Luc stared down into the black coffee, steam rising between them. “She okay?”

Beau hesitated. “No, she’s not. She left after we brought you here.”

That one landed deep. “She left?”

“Yeah.” Beau looked away. “Teylor packed her things. After the way you talked ‘em, it was hard to calm Teylor down. It was better to let them go. We didn’t wanna make a scene. She—uh—left you something.” He nodded toward the side table near the door.

Luc didn’t move right away. The house creaked around them, old wood expanding in the morning chill. Somewhere outside, a crow called once and was answered by nothing. The silence pressed in, thicker than any hangover.

When he finally stood, the floor felt unsteady under his boots. A folded piece of paper sat on the table beside his hat. His name was written across it in the looping, confident handwriting he’d come to recognize—same way she talked, same way she laughed.

He unfolded it slow.

Luc,

Thank you for letting me stay in spite of. I’ve always lived by that cliché that everything happens for a reason. I’m still not sure what it means when a storm brings two people together who aren’t meant to be. I’ve learned not to ask the Universe what it’s up to. I just know the past few weeks have been thebest I’ve had in a long time. Much needed and everything I’d hoped Ironhaven would be. However, nothing lasts forever. I’m okay with that.

And I know what happened last night wasn’t your fault, but I also know when I’m not wanted. Sometimes love and healing ain’t the same thing and forcing them to be only breaks you in new places. I don’t want that for you and I won’t allow it over here.

Please make sure you keep Beau and crew fed. Now I’ve got him and Mara spoiled You know they gonna be looking for some home cooked meals. Tell him Patsy will be happy to give him some. Literally. If you didn’t know that woman has it bad for him. Anyway, give Wynn all the belly rubs and ear scratches he can stand for me. And last but not least, please watch over my Sugar Cookie. Leaving her was the hardest. You have no idea how much I wanted to load her in the back of Tey’s truck. But she’s yours and finally a tamed mare. I’m gonna miss Blaze Haven that’s for certain. You got a good place there, your own healing place, even if you don’t see it that way.

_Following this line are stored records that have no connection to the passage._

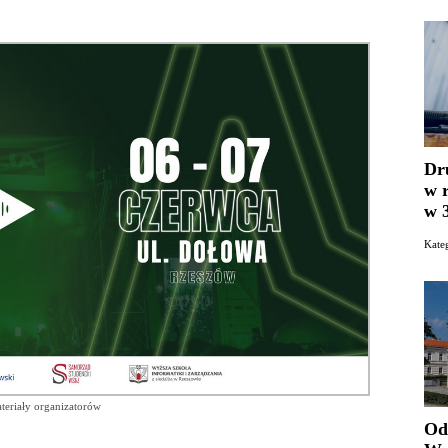
Dr
w 
w 
Kat
teriały organizatorów
Od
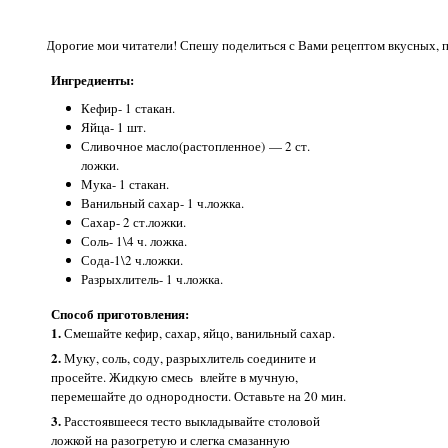
Дорогие мои читатели! Спешу поделиться с Вами рецептом вкусных, 
Ингредиенты:
Кефир- 1 стакан.
Яйца- 1 шт.
Сливочное масло(растопленное) — 2 ст.
ложки.
Мука- 1 стакан.
Ванильный сахар- 1 ч.ложка.
Сахар- 2 ст.ложки.
Соль- 1\4 ч. ложка.
Сода-1\2 ч.ложки.
Разрыхлитель- 1 ч.ложка.
Способ приготовления:
1.
Смешайте кефир, сахар, яйцо, ванильный сахар.
2.
Муку, соль, соду, разрыхлитель соедините и
просейте. Жидкую смесь влейте в мучную,
перемешайте до однородности. Оставьте на 20 мин.
3.
Расстоявшееся тесто выкладывайте столовой
ложкой на разогретую и слегка смазанную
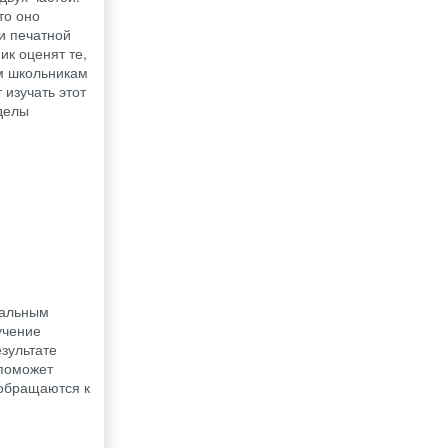
то оно
и печатной
ик оценят те,
м школьникам
 изучать этот
зделы
тальным
учение
зультате
 поможет
 обращаются к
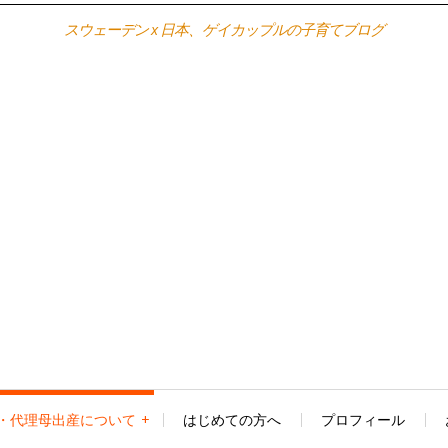
スウェーデン x 日本、ゲイカップルの子育てブログ
・代理母出産について
はじめての方へ
プロフィール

Take care of yourself, cowboy. Don’t let the noise win every time.

~Dahlia~

Luc stared at the page until the words blurred. He folded it once and slid it into his pocket, right above the spot where his heart still kicked too hard.

Outside, the world was motionless—the kind of still that came after thunder. He walked out to the porch, blinking against the pale light spreading over the land. Across the pasture, his barn stood quiet, the corrals empty except for a single horse-shaped shadow moving slow in the stalls. Cookie, restless, pacing.

Luc watched the mare toss her head toward the horizon as if she knew which direction Dahlia had gone.

Beau stepped out beside him, holding his own mug. “She’s good for you,” he said softly. “Was, I mean.”